El Texto de Textos nos revela en Deuteronomio 31:9, “Y escribió Moisés esta ley, y la dio a los sacerdotes hijos de Leví, que llevaban el arca del pacto de Jehová, y a todos los ancianos de Israel”.
La Torá, como enseñanza o instrucción de la ley del Creador, contiene realmente cinco libros que los creyentes reconocemos como el Pentateuco: Génesis, Éxodo, Levítico, Números y Deuteronomio. Aunque la tradición sostiene que fue Moisés quien escribió estos es claro que dichas enseñanzas del Creador (לימוד, limud) fueron dadas a su pueblo para que, como las mismas Tablas de la Ley, él, gracias a dicha revelación, las difundiera y enseñara oralmente a todos sus congéneres, de tal manera que esa Palabra, luego llevada a libros en diferentes idiomas guiara nuestras vivencias.
Quienes estudian en profundidad estos temas afirman, desde conceptos como el Árbol de la Vida, que Moisés tenía la capacidad de percibir la luz de estos manuscritos en todo su contexto, mirada que es explicada por algunos creyentes desde la perspectiva de la sinestesia (סינסתזיה, sinstézia), propiedad que permite ampliar nuestro espectro más allá de lo que otros captan a través de sus sentidos, lo que nos enseña que Moisés veía el movimiento de las veintidós letras del alfabeto hebreo original como hologramas, recibiendo así directamente los preceptos que el Creador le revelaba a su conciencia.

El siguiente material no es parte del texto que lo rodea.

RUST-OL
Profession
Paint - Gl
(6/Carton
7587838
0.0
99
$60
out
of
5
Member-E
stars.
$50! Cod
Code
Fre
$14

La sinestesia, condición presente en algunas personas, permite oír colores, ver sonidos e incluso apreciar texturas cuando se saborea algo, lógica espiritual que le daba a Moshé (מושה o משה) la posibilidad de hacer correspondencias de manera espontánea apreciando otros tonos de color, sonidos e intensidades de sabores más allá de su mente, facultad, muy exclusiva que le posibilitaba un espacio sensorial particular, distinto al común, que alteraba sus percepciones al conectar todo desde su alma comunicándose de manera única y directa con el Creador más allá de las revelaciones que de otra forma no entendería.

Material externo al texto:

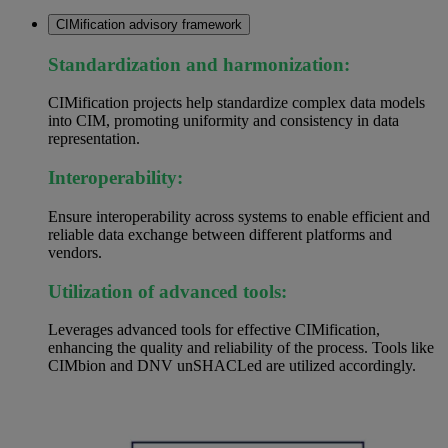
CIMification advisory framework
Standardization and harmonization:
CIMification projects help standardize complex data models
into CIM, promoting uniformity and consistency in data
representation.
Interoperability:
Ensure interoperability across systems to enable efficient and
reliable data exchange between different platforms and
vendors.
Utilization of advanced tools:
Leverages advanced tools for effective CIMification,
enhancing the quality and reliability of the process. Tools like
CIMbion and DNV unSHACLed are utilized accordingly.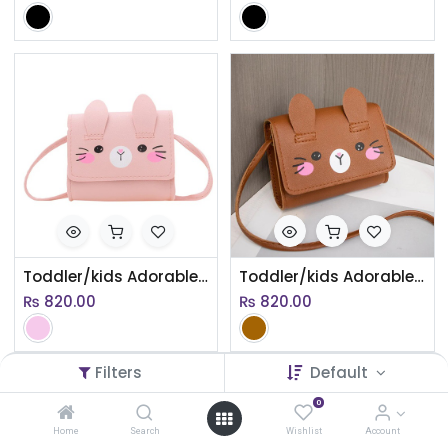
Toddler/kids Adorable Cartoon Crossbody Bag
Toddler/kids Adorable Cartoon Crossbody Bag
₨
820.00
₨
820.00
Filters
Default
0
Home
Search
Wishlist
Account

La cronología bíblica nos relata que, antes de la llegada de la Torá, se vivieron dos mil años de caos. Luego, con esa Palabra, llegaron otros dos mil años de enseñanzas y, posteriormente, con la venida de nuestro Señor Jesucristo, se abrieron nuestros dos mil años de misericordia, perspectiva que denota que Su Palabra nunca ha estado oculta, sino que nosotros hemos decidido no escucharla, ni atenderla, más ahora, gracias al Espíritu Santo, ella puede ser revelada en nuestro propio cuerpo, como templo, para que abramos nuestras percepciones a Él, logrando que, en nuestra cotidianidad, asumamos la salvación (להושיה, leoshía) por fe, y disfrutemos de la guía de Su Palabra.

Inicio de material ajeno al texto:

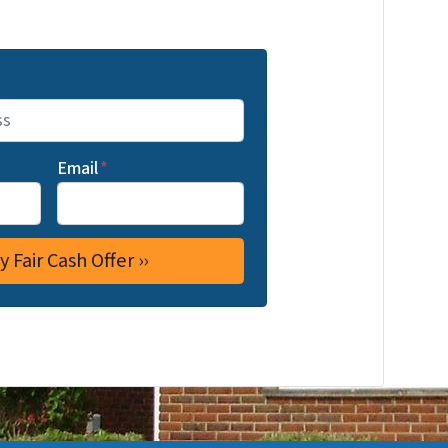
Email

La Palabra es eterna y, aunque se plasmó en un documento sagrado, es perceptible a través de todos nuestros sentidos. Sin embargo, al seguir distrayéndonos con alucinaciones, sesgamos nuestra capacidad sensoria emotiva proyectándonos tan solo fragmentos de luz., que se pueden incrementar gracias a la oración para que la guía del Espíritu Santo nos permita reconocer esos engaños que disfrazados de idolatría nos impiden percibir al Creador y convertirlo en nuestra prioridad y vivencia, asumiendo sus analogías como destellos que encienden nuestra conciencia (מַצְפּוּן, matzpun).
El Texto de Textos nos revela en Lucas 16:10, “el que es fiel en lo muy poco, también en lo más es fiel; y el que en lo muy poco es injusto, también en lo más es injusto”.
Oremos para poder percibir, entender y ver la Palabra hecha vida en Él.